Top of Dataset records
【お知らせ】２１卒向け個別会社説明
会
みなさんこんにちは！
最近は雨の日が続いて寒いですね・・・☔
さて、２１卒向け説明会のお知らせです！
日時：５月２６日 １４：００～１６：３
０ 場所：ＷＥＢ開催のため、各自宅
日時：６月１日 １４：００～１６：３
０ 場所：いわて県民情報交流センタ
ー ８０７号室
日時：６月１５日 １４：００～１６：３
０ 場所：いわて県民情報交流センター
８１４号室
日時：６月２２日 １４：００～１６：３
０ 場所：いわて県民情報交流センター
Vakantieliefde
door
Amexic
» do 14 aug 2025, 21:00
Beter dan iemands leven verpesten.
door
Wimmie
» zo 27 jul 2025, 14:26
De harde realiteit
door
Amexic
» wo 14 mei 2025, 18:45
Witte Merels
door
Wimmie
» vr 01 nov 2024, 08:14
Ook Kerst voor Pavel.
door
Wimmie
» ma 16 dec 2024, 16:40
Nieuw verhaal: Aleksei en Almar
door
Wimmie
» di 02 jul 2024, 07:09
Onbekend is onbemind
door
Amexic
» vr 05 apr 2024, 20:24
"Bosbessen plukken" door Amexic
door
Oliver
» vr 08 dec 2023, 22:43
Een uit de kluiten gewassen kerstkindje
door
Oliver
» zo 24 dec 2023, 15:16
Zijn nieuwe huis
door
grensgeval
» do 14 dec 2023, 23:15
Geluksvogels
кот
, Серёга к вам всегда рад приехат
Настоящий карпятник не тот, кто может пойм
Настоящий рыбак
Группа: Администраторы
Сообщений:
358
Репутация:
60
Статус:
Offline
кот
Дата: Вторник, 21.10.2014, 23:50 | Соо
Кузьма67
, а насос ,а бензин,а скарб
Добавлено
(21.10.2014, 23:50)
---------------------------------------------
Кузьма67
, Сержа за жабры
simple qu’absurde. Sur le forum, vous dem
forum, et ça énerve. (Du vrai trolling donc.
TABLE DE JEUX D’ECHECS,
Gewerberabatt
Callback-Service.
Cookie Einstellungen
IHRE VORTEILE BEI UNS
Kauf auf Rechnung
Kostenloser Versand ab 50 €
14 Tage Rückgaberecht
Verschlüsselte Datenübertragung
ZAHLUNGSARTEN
Bottom of Dataset records
**Exercise requirements:**
Rewrite the items, putting "by" wherever "door" appears and keeping everything else the same.

**Result of this task:**
【お知らせ】２１卒向け個別会社説明
会
みなさんこんにちは！
最近は雨の日が続いて寒いですね・・・☔
さて、２１卒向け説明会のお知らせです！
日時：５月２６日 １４：００～１６：３
０ 場所：ＷＥＢ開催のため、各自宅
日時：６月１日 １４：００～１６：３
０ 場所：いわて県民情報交流センタ
ー ８０７号室
日時：６月１５日 １４：００～１６：３
０ 場所：いわて県民情報交流センター
８１４号室
日時：６月２２日 １４：００～１６：３
０ 場所：いわて県民情報交流センター
Vakantieliefde
by
Amexic
» do 14 aug 2025, 21:00
Beter dan iemands leven verpesten.
by
Wimmie
» zo 27 jul 2025, 14:26
De harde realiteit
by
Amexic
» wo 14 mei 2025, 18:45
Witte Merels
by
Wimmie
» vr 01 nov 2024, 08:14
Ook Kerst voor Pavel.
by
Wimmie
» ma 16 dec 2024, 16:40
Nieuw verhaal: Aleksei en Almar
by
Wimmie
» di 02 jul 2024, 07:09
Onbekend is onbemind
by
Amexic
» vr 05 apr 2024, 20:24
"Bosbessen plukken" by Amexic
by
Oliver
» vr 08 dec 2023, 22:43
Een uit de kluiten gewassen kerstkindje
by
Oliver
» zo 24 dec 2023, 15:16
Zijn nieuwe huis
by
grensgeval
» do 14 dec 2023, 23:15
Geluksvogels
кот
, Серёга к вам всегда рад приехат
Настоящий карпятник не тот, кто может пойм
Настоящий рыбак
Группа: Администраторы
Сообщений:
358
Репутация:
60
Статус:
Offline
кот
Дата: Вторник, 21.10.2014, 23:50 | Соо
Кузьма67
, а насос ,а бензин,а скарб
Добавлено
(21.10.2014, 23:50)
---------------------------------------------
Кузьма67
, Сержа за жабры
simple qu’absurde. Sur le forum, vous dem
forum, et ça énerve. (Du vrai trolling donc.
TABLE DE JEUX D’ECHECS,
Gewerberabatt
Callback-Service.
Cookie Einstellungen
IHRE VORTEILE BEI UNS
Kauf auf Rechnung
Kostenloser Versand ab 50 €
14 Tage Rückgaberecht
Verschlüsselte Datenübertragung
ZAHLUNGSARTEN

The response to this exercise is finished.